Edward Elgar (1857-1934)
Adagio – Moderato
Allegro molto
Adagio
Allegro ma non troppo
The renaissance of English music in the twentieth-century
began at its turn with the revelation of Elgar’s ‘Enigma’ Variations, a work
soon taken up by the greatest conductors of the time and of all nationalities.
In the two following decades, Elgar composed oratorios, symphonies and
concertos but only at the end of this period, in the last of his large scale
works, this Cello Concerto, did he create another which also earned its place,
if more gradually, as a well-loved item in the permanent international
repertoire. It was, effectively, Elgar’s swansong. Composed in 1919, it was
first played by Felix Salmond at the Queen’s Hall, London, with Elgar
conducting, on October 26 of the year.
Although cast in four main sections, in contrast to the
three movement of the earlier Violin Concerto, the Cello Concerto is a leaner
and more concise score.

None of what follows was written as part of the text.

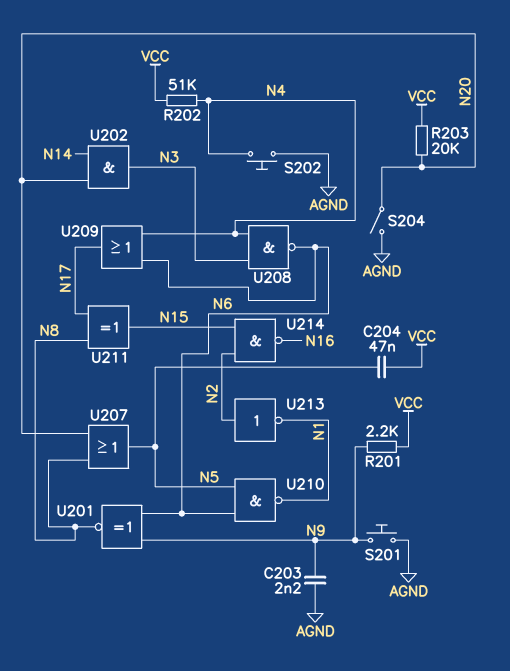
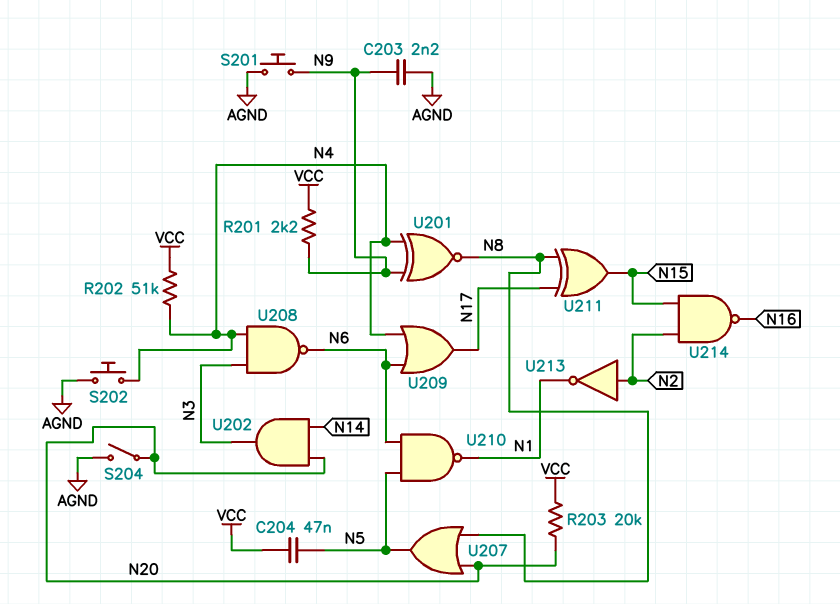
U201: XNOR (in N6, in N9, out N8) -> XNOR (in N4, in N9, out N8)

Here, Elgar, self-taught but wise in orchestral
experience, successfully projects the solo cello line in clear relief against
an orchestral background of unusual refinement and stripped of all
inessentials.
The Concerto begins with a brief recitative-like
introduction by the solo cello, leading into the first subject of the first
movement proper, a Moderato in nine-eight time. Announced by the violas, it
moves like a winding path in autumnal moods. It passes to the solo cello and
then to an orchestral tutti before this opening section is rounded off by its
return to the solo instrument. Clarinet and bassoons then introduce a second
them, which, counterpointed by the solo cello, the violins continue. This then,
in Tovey’s well-chosen word, blossoms into the major mode, before reverting to
the minor and leading to a recapitulation of the opening section of the
movement.
Cello recitative, anticipations of the succeeding scherzo,
and a brief cadenza lead into the common-time Allegro molto, a kind of nimble
moto perpetuo in E minor, with a contrasted second idea beginning in the
remoteness of E Flat major. The music soon reverts to E minor and the initial
idea, with the second theme reappearing in G major before the swiftly scurrying
coda.
The slow movement unfolds like a prayer, led by the solo
cello. I B flat major and three-eight time, it comes to rest on the dominant (F
major). This leads into B flat minor for a false start to the finale, an
introduction soon swerving into E minor for
another noble recitative and brief cadenza. They lead to the resolute
announcement of the main subject of the final Allegro, ma non troppo (E minor,
two-four time) by the solo cello to an off-beat accompaniment. An orchestral
tutti leads to a more wayward second idea. Resourceful development, in which
the initial them recurs rondo-like and engenders a powerful climax, is followed
by a chromatic episode, (Poco piu lento, common-time) of deep poignancy. It
subsides into a recall of the second phrase of the slow movement, and a final
glance at the opening recitative of the Concerto. After which, the main subject
supplies a brisk and brusque coda.
With hindsight, it is possible to read into the stately
sorrow of the Cello Concerto, and particularly its penultimate episode, Elgar’s
farewell to a former world, the more prosperous and leisurely Edwardian era he
knew before the first world war. With the death of Lady Elgar in 1920, Elgar
lost his creative mainspring, so that the Cello Concerto was indeed a
valediction: certainly, he wrote little of real consequence after it.